Microsoft has spent the past two years adding flashy new productivity features to Teams, and now the company is overhauling how the fundamentals work thanks to AI. We’ve all been on a call where someone has poor room acoustics making it hard to hear them, or seen two people try to talk at the same time creating an awkward “no, you go ahead” moment. Microsoft’s new AI-powered voice quality improvements should improve or even eliminate these day-to-day annoyances.
Microsoft is now using a machine learning models to improve room acoustics so you’ll no longer sound like you’re hiding in a cave. “While we have been trying our best with digital signal processing to do a really good job in Teams, we have now started using machine learning for the first time to build echo cancellation where you can truly reduce echo from all the different devices,” explains Robert Aichner, a principal program manager for intelligent conversation and communications cloud at Microsoft, in an interview with The Verge.
Microsoft has been testing this for months, measuring its models in the real world to ensure Teams users are noticing the echo reduction and improvements in call quality.
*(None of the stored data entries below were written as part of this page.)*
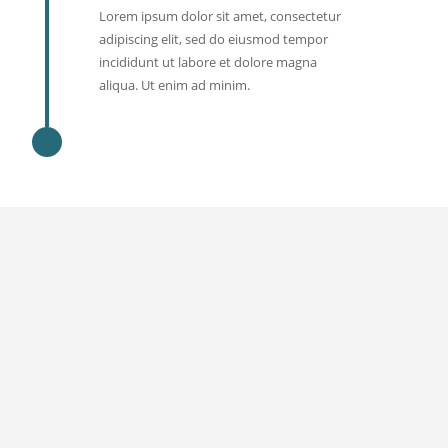
Lorem ipsum dolor sit amet, consectetur
adipiscing elit, sed do eiusmod tempor
incididunt ut labore et dolore magna
aliqua. Ut enim ad minim.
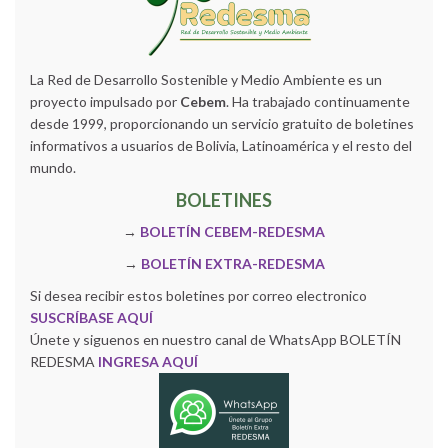
La Red de Desarrollo Sostenible y Medio Ambiente es un
proyecto impulsado por
Cebem
. Ha trabajado continuamente
desde 1999, proporcionando un servicio gratuito de boletines
informativos a usuarios de Bolivia, Latinoamérica y el resto del
mundo.
BOLETINES
→
BOLETÍN CEBEM-REDESMA
→
BOLETÍN EXTRA-REDESMA
Si desea recibir estos boletines por correo electronico
SUSCRÍBASE AQUÍ
Únete y siguenos en nuestro canal de WhatsApp BOLETÍN
REDESMA
INGRESA AQUÍ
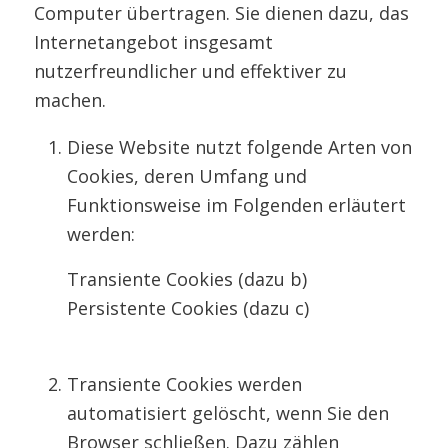
Computer übertragen. Sie dienen dazu, das
Internetangebot insgesamt
nutzerfreundlicher und effektiver zu
machen.
Diese Website nutzt folgende Arten von
Cookies, deren Umfang und
Funktionsweise im Folgenden erläutert
werden:
Transiente Cookies (dazu b)
Persistente Cookies (dazu c)
Transiente Cookies werden
automatisiert gelöscht, wenn Sie den
Browser schließen. Dazu zählen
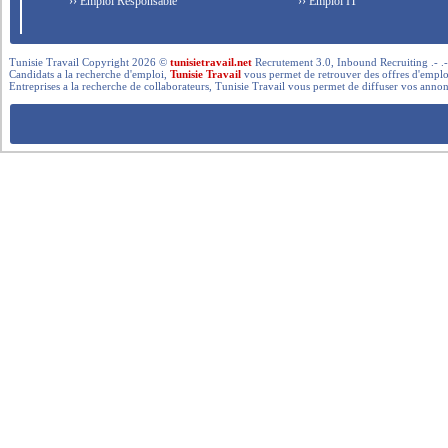
›› Emploi Responsable
›› Emploi IT
Tunisie Travail Copyright 2026 ©
tunisietravail.net
Recrutement 3.0, Inbound Recruiting .- .-.. --- 
Candidats a la recherche d'emploi,
Tunisie Travail
vous permet de retrouver des offres d'emploi 
Entreprises a la recherche de collaborateurs, Tunisie Travail vous permet de diffuser vos annon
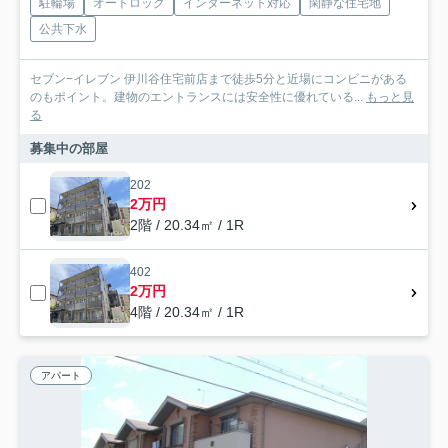
駐輪場
オートロック
インターネット対応
閑静な住宅地
公共下水
セブン−イレブン 伊川谷住宅前店まで徒歩5分と近場にコンビニがある
のもポイント。建物のエントランスには安全性に優れている...
もっと見
る
募集中の部屋
202
2万円
2階 / 20.34㎡ / 1R
402
2万円
4階 / 20.34㎡ / 1R
アパート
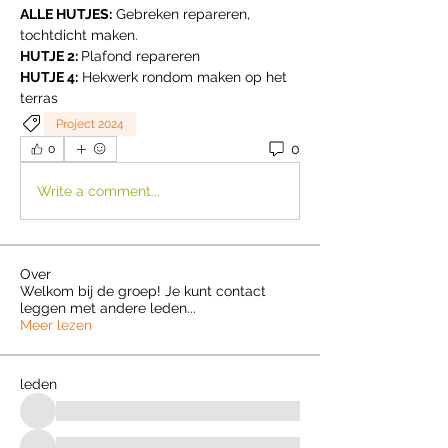
ALLE HUTJES:
 Gebreken repareren, 
tochtdicht maken.
HUTJE 2: 
Plafond repareren
HUTJE 4:
 Hekwerk rondom maken op het 
terras
Project 2024
0
0
Write a comment...
Over
Welkom bij de groep! Je kunt contact
leggen met andere leden
...
Meer lezen
leden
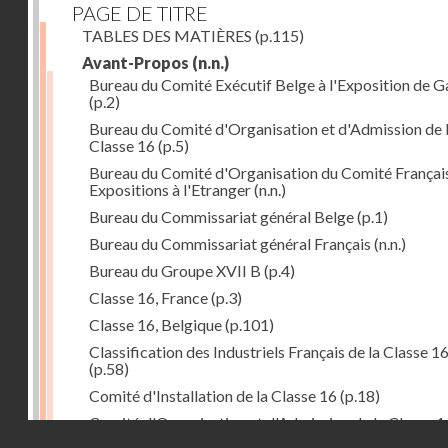
PAGE DE TITRE
TABLES DES MATIÈRES
(p.115)
Avant-Propos
(n.n.)
Bureau du Comité Exécutif Belge à l'Exposition de 
(p.2)
Bureau du Comité d'Organisation et d'Admission de 
Classe 16
(p.5)
Bureau du Comité d'Organisation du Comité Françai
Expositions à l'Etranger
(n.n.)
Bureau du Commissariat général Belge
(p.1)
Bureau du Commissariat général Français
(n.n.)
Bureau du Groupe XVII B
(p.4)
Classe 16, France
(p.3)
Classe 16, Belgique
(p.101)
Classification des Industriels Français de la Classe 1
(p.58)
Comité d'Installation de la Classe 16
(p.18)
Comité d'Organisation et d'Admission de la Classe 1
Droits réservés - CNAM
(p.5)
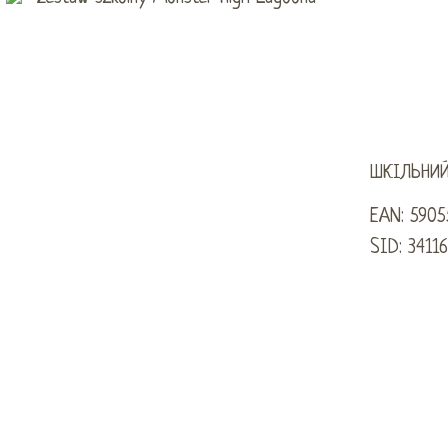
ШКІЛЬНИЙ
EAN: 590
SID: 34116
The software maker used 30,000 hours of speech to help train its models, and captured thousands of devices through crowd sourcing where Teams users are paid to record their voice and playback audio from their device.
“We also simulate about 100,000 different rooms... the room acoustics play a big role in echo cancellation,” says Aichner. The result is big improvements in call audio quality, and an elimination of echo that also allows multiple people to speak at the same time. You can see all of the improvements in action in the video above.
If Teams detects sound is bouncing or reverberating in a room resulting in shallow audio, the model will also convert captured audio and process it to make it sound like Teams participants are speaking into a close-range microphone instead of an echoey mess.